*** TEXT PASSAGE Section Begins ***
[phobos] FreeBSD 32 still fails unittests for std.datetime

Walter Bright walter at digitalmars.com
Tue May 3 00:00:54 PDT 2011



On 5/2/2011 11:06 PM, Jonathan M Davis wrote:
>
> I'm afraid that I don't understand what the problem is then. Can the linker
> not handle a 4.6 Mb object file? Granted, that's not a small file, but I
> wouldn't have thought that that would do in the linker.

It is an unusually large .o file, though. Maybe ld has some exponential behavior 
with the size of a .o file.

> And, of course, that raises the question as to why the object file is so large
> when compiling with unit tests.

(I made a mistake, it's 5Mb compiled with -unittest.) By replacing a few 
_assertPred's with assert, compiling and looking at the .o file size, each one 
consumes an extra 400 to over 1000 bytes. There are 4000 _assertPred's there, so 
that explains where the size comes from. There are 5 args that get pushed on the 
stack for each call to _assertPred, and one of those is a delegate (the lazy 
parameter).

I appreciate that using _assertPred saves you time and effort in development, 
but once it is developed it is a bit expensive to carry it around. I wonder if 
there's an easy way to swap it out with assert.

Sigh. Even obj2asm crashes with this .o file, but that's my fault.

Running "strings" on the .o for a non-unittest compile shows a lot of redundant 
strings that can be factored out to save space, such as "Standard Time" 
appearing 80 times or so.


>   Part of it likely comes from the fact that the
> unit tests actually use the stuff in std.datetime, so all of the templated
> types and functions get instantiated, and they wouldn't when just compiling
> Phobos, unless something else in Phobos is using them. And maybe there's
> something in the unit tests which instantiates a bunch of extra templates. I
> don't know. Or did you compile with -release and -O _and_ -unittest? That
> would change things considerably, since that would imply a difference betwen
> release and non-release instead of a difference with regards to whether unit
> tests are compiled in.
*** TEXT PASSAGE Section Ends ***
*** INFORMATION SHOWN Section Begins ***
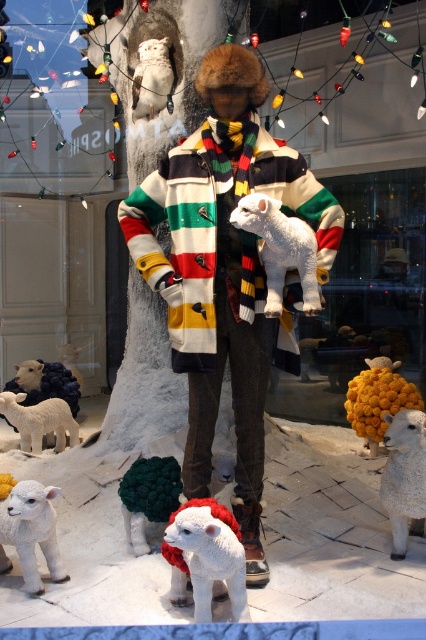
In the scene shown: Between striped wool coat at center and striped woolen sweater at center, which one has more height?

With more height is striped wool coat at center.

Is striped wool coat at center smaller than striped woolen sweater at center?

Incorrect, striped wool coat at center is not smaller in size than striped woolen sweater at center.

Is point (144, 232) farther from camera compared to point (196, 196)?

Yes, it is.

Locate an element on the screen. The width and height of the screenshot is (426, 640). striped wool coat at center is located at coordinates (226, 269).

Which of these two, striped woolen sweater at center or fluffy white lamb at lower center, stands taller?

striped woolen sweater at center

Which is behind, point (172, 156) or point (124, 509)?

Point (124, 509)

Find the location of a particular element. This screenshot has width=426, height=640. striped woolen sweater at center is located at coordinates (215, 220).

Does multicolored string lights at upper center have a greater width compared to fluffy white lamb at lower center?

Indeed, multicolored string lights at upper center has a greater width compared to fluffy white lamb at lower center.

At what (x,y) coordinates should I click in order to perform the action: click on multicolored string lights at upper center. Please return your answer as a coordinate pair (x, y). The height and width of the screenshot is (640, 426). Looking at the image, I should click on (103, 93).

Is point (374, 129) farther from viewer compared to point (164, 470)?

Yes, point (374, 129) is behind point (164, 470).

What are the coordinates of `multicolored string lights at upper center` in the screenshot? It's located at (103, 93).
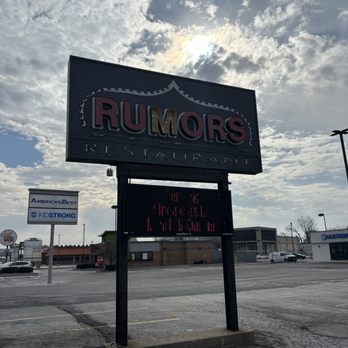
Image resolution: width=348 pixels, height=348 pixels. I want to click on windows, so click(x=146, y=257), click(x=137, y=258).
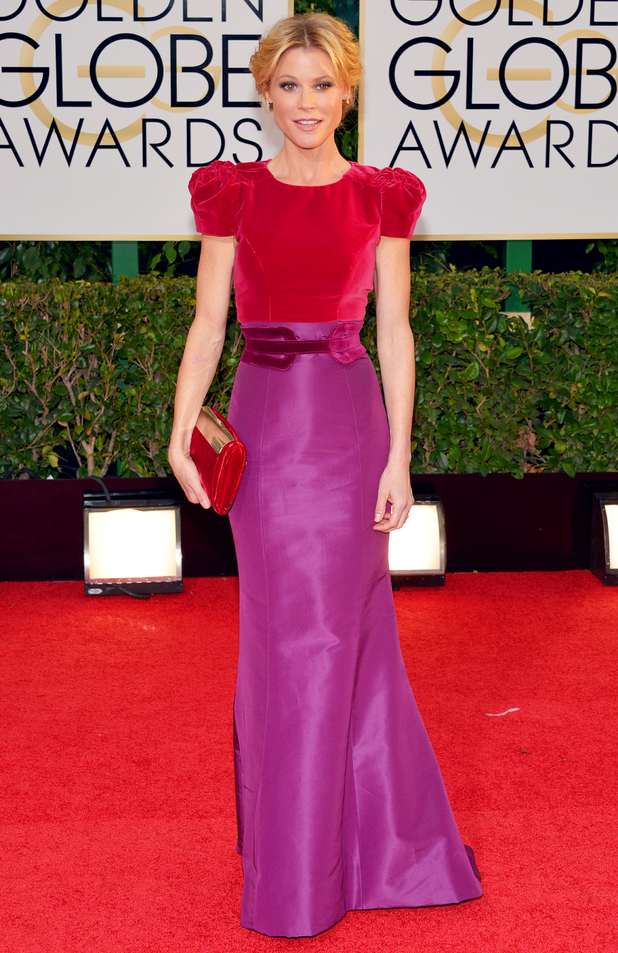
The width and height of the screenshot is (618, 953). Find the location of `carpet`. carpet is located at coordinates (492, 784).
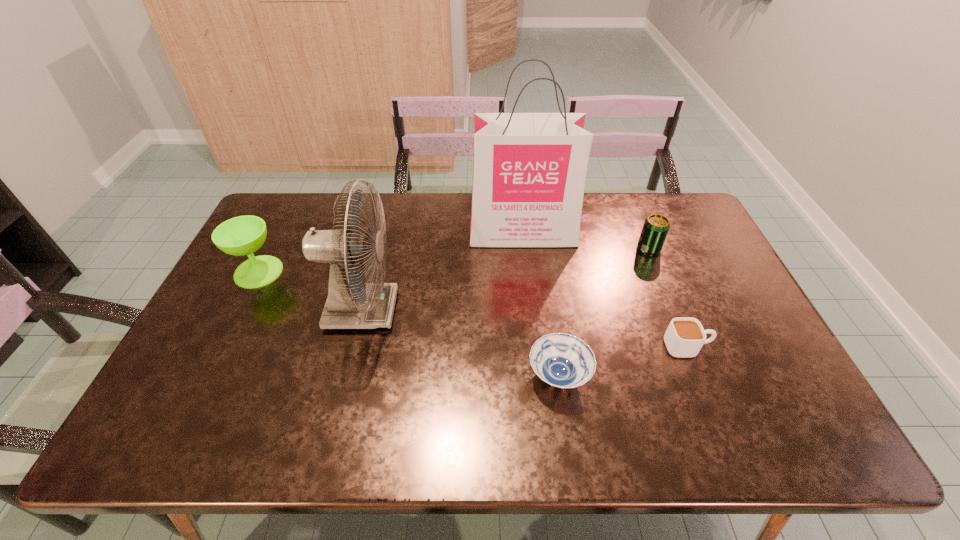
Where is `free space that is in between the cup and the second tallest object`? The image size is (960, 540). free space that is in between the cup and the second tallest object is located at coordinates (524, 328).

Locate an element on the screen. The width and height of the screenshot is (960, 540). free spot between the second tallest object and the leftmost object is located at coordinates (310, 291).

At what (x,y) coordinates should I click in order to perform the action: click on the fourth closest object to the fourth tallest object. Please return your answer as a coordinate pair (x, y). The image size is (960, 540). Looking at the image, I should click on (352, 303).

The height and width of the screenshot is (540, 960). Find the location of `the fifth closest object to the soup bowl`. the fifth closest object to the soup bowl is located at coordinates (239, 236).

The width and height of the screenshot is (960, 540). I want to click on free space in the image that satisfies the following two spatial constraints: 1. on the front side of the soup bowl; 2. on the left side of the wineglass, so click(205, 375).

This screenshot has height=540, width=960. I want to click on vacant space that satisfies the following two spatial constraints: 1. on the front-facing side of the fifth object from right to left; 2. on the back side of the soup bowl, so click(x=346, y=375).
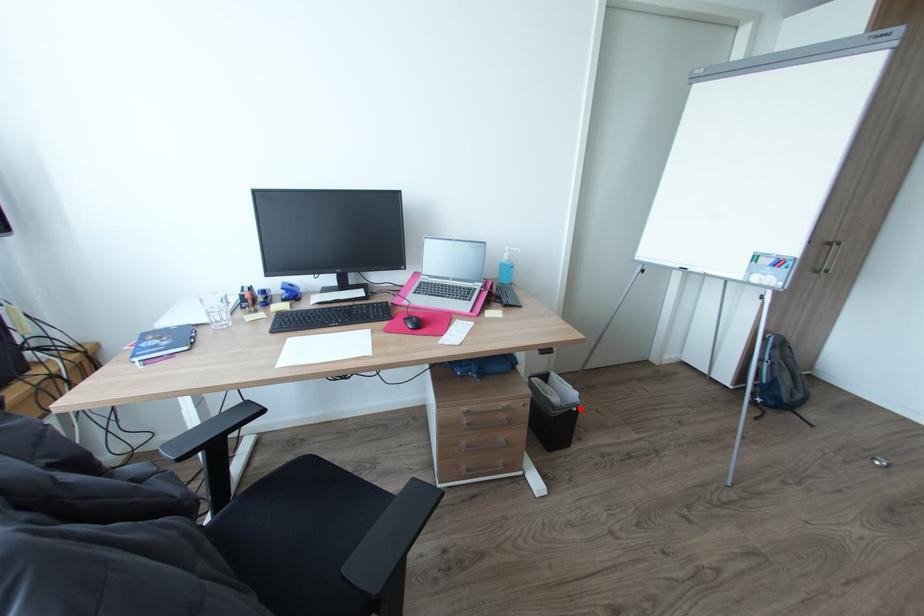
*** INFORMATION SHOWN Section Ends ***
> [EXERCISE 1]: Translate this sentence from the Phobos message into Spanish: "There are 4000 _assertPred's there, so that explains where the size comes from."
> [EXERCISE 2]:
Answer these questions from the Phobos message:
(a) What size does the .o file have when compiled with -unittest?
(b) How many args get pushed on the stack for each call to _assertPred?
(c) About how many times does "Standard Time" appear in the .o for a non-unittest compile?
> [EXERCISE 3]: Extract the part of the Phobos message that begins at the words "On 5/2/2011 11:06" and stops after "with unit tests.".
The items are separate material from the Phobos message.

> [ANSWER SECTION 1]: Hay 4000 _assertPred allí, así que eso explica de dónde proviene el tamaño.

> [ANSWER SECTION 2]:
(a) 5Mb
(b) 5
(c) 80 times or so

> [ANSWER SECTION 3]:
On 5/2/2011 11:06 PM, Jonathan M Davis wrote:
>
> I'm afraid that I don't understand what the problem is then. Can the linker
> not handle a 4.6 Mb object file? Granted, that's not a small file, but I
> wouldn't have thought that that would do in the linker.

It is an unusually large .o file, though. Maybe ld has some exponential behavior 
with the size of a .o file.

> And, of course, that raises the question as to why the object file is so large
> when compiling with unit tests.